Позавчера пришлось все-таки оставить Алапаевск. Утешение одно: белые за него дорого заплатили. Да и не только за него. Каждую деревню на пути от Егоршина до Алапаевска им пришлось брать с боями.
Борьба разгорается все сильнее, враги ни перед чем не останавливаются. Когда мы проходили мимо станции Самоцвет, видели сброшенные под откос вагоны. Здесь погибло немало товарищей из Камышловского полка. Белогвардейцы пытались задержать его переброску в Нижний Тагил и ночью организовали крушение.
Только это им все равно не помогло. Камышловский полк вовремя прибыл на место. Агитатор товарищ Лобков нам рассказал, как красноармейцы прямо из вагонов бросились в атаку, разбили беляков, отогнали их от завода.
Что ни бой — у нас новые герои. Сейчас в нашем полку все с гордостью говорят о помощнике командира Камышловского полка товарище Кангелари, который, несмотря на сильное ранение, не оставил боевых товарищей и продолжал храбро вести их за собой в наступление.
Твердо решил записывать в дневнике имена и подвиги наших смельчаков. Буду хранить их в памяти, пока сам жив.
От Алапаевска до Ясашной отходили без задержки. Каждый из нас понимал, почему нельзя мешкать: положение под Тагилом тяжелое, белые стараются прорваться к Кушве, в тыл нашей дивизии. Говорят, беляки наступают на Кушву также со стороны Ирбита. Занят ими и город Верхотурье.
Нашему 1-му Крестьянскому коммунистическому полку приказано постепенно продвигаться к Нижнему Тагилу.
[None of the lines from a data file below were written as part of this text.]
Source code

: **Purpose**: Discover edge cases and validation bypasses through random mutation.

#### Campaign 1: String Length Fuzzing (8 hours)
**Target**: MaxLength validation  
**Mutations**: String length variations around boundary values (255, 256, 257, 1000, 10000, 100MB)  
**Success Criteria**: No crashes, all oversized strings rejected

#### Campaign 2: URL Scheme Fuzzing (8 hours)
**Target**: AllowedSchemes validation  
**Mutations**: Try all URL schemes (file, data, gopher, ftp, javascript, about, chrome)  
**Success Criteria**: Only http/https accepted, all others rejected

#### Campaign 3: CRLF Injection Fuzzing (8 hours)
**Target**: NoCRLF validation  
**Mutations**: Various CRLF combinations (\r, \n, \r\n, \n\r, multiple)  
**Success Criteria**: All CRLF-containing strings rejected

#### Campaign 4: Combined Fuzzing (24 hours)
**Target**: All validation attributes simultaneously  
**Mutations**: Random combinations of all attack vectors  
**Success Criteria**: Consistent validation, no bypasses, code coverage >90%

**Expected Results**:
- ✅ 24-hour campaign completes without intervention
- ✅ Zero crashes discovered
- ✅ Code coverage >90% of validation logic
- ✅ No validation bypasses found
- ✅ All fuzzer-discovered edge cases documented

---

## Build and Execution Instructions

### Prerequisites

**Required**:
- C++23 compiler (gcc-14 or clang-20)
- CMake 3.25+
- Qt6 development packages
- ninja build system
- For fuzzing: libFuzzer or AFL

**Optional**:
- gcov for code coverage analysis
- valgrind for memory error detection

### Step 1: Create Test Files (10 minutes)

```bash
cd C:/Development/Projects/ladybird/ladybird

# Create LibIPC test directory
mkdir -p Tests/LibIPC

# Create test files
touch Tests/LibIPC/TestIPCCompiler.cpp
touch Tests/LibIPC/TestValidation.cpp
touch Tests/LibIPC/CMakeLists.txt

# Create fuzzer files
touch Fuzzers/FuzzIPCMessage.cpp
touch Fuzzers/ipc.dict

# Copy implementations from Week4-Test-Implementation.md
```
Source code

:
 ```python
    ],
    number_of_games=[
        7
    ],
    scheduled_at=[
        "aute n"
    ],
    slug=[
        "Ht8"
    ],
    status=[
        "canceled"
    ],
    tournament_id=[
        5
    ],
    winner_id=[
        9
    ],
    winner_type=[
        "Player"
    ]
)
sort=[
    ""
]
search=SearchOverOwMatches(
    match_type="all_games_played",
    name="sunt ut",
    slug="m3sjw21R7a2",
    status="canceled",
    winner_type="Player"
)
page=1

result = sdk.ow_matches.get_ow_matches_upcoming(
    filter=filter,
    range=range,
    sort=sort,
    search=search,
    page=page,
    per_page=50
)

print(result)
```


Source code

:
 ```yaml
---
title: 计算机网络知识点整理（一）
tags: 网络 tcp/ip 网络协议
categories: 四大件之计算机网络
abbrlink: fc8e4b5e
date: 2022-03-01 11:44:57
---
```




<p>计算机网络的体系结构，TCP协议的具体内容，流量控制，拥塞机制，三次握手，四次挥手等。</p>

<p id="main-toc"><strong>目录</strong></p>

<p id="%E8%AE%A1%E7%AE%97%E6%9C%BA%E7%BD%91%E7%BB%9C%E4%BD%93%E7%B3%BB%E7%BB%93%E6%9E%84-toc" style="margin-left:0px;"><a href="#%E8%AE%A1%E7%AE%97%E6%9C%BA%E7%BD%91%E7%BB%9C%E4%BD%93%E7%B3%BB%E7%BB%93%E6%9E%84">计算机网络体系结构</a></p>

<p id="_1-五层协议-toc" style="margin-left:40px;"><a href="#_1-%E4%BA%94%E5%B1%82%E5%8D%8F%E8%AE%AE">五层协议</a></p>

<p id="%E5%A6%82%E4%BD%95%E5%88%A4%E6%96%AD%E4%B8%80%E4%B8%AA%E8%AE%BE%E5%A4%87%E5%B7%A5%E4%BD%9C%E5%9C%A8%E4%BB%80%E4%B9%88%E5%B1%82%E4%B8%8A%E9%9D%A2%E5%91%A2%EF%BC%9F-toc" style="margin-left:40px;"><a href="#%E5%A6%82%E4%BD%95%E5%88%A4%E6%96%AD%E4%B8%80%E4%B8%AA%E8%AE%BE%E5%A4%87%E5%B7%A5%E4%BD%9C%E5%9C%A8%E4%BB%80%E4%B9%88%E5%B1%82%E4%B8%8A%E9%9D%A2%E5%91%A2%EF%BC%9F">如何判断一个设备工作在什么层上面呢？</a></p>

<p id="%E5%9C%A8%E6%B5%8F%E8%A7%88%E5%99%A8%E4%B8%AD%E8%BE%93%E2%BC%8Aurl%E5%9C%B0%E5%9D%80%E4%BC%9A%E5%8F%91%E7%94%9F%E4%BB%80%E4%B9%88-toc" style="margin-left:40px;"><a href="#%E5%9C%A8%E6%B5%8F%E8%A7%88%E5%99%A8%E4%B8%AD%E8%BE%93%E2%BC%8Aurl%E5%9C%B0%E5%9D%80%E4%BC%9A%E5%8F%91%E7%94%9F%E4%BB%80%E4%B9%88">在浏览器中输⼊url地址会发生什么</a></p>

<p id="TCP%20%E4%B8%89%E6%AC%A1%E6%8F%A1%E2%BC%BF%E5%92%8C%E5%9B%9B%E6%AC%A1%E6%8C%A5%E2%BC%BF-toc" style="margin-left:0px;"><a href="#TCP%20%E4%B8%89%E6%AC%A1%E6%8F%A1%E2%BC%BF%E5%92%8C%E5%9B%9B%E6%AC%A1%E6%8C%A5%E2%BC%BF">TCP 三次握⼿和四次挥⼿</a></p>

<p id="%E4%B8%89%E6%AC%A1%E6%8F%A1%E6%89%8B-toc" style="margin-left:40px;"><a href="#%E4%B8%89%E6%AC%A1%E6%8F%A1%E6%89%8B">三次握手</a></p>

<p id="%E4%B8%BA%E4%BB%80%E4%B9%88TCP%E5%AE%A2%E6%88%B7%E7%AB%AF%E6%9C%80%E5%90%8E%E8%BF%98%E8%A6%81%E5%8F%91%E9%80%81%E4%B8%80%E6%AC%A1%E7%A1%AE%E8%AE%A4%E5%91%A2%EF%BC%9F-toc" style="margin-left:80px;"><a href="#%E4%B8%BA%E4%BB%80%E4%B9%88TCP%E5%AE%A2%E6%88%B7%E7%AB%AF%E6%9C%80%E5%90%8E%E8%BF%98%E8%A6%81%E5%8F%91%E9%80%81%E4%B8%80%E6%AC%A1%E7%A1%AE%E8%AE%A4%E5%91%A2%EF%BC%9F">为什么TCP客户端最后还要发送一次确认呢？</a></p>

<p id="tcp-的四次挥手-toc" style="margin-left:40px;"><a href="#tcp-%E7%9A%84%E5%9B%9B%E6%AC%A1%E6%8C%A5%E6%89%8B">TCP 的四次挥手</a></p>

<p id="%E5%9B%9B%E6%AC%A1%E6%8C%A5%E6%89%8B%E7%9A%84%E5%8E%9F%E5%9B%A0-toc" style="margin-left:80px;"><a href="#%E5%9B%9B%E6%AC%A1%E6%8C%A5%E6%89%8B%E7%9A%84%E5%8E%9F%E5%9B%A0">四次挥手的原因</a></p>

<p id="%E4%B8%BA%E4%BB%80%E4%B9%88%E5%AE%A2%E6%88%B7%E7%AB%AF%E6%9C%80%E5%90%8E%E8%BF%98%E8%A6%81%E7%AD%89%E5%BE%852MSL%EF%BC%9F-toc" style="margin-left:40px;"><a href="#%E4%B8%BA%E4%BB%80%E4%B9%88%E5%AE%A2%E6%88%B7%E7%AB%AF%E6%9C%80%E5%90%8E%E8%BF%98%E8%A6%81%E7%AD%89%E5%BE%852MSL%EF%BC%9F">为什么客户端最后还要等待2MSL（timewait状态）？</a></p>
В таком марше приятного, конечно, мало, ведь мы отступаем. Но почти все держатся хорошо, спокойно. Чувствуется, что люди закалились, стали тверже. Теперь редко когда услышишь панический разговор или сплетню.
3-я рота расположилась у самой станции, возле небольшого деревянного вокзальчика. Развели костры, обжигаясь, попиваем чай с дымком. Такой чай можно пить только горячим. Чуть вода остынет, сразу почувствуешь, что она болотная.
Когда чаевничали, подошел командир полка Филипп Егорович Акулов. По одежде он нисколько не отличается от других командиров. Кожаная куртка, затянутая ремнями, серая каракулевая шапка, широченные галифе, высокие сапоги с узкими голенищами. На поясе наган и сабля. Между собой красноармейцы называют комполка «Бузуй». Это любимое словечко товарища Акулова. С него он и на этот раз начал:
— Ну что, орлы, бузуете?
— Бузуем, Филипп Егорович!
— Дальше идти можете?
— Можем!
— Отдохните часика два, а там опять давай бузуй.
Товарищ Акулов отозвал в сторонку командиров, и по долетавшим до меня словам я понял: предстоит разрушить железнодорожное полотно и стрелки, поджечь порожние вагоны и вокзал.
Когда красноармейцы узнали, в чем дело, приумолкли. Мы ведь хотим строить, а тут приходится уничтожать. Но что попишешь, надо мешать врагу двигаться вперед, затруднять его наступление. Чем скорее разгромим белую сволочь, тем быстрее начнем строить. И построим такое, что и не снилось людям!..
Размечтался я, а надо собираться. Уже одиннадцать часов вечера. Товарищи вздремнули; встают, поеживаются. Сырой туман смешался с дымом и гарью от подожженных построек. Трудно дышать. Кругом тишина. Ни выстрела.
Кончаю. Через полчаса выступаем.
Несколько суток стоим в Нижней Салде. Белые ведут себя тихо. Мы воспользовались этим, отдохнули, выспались, помылись в бане. Нижняя Салда — большой заводской поселок. На главной улице есть даже деревянный тротуар.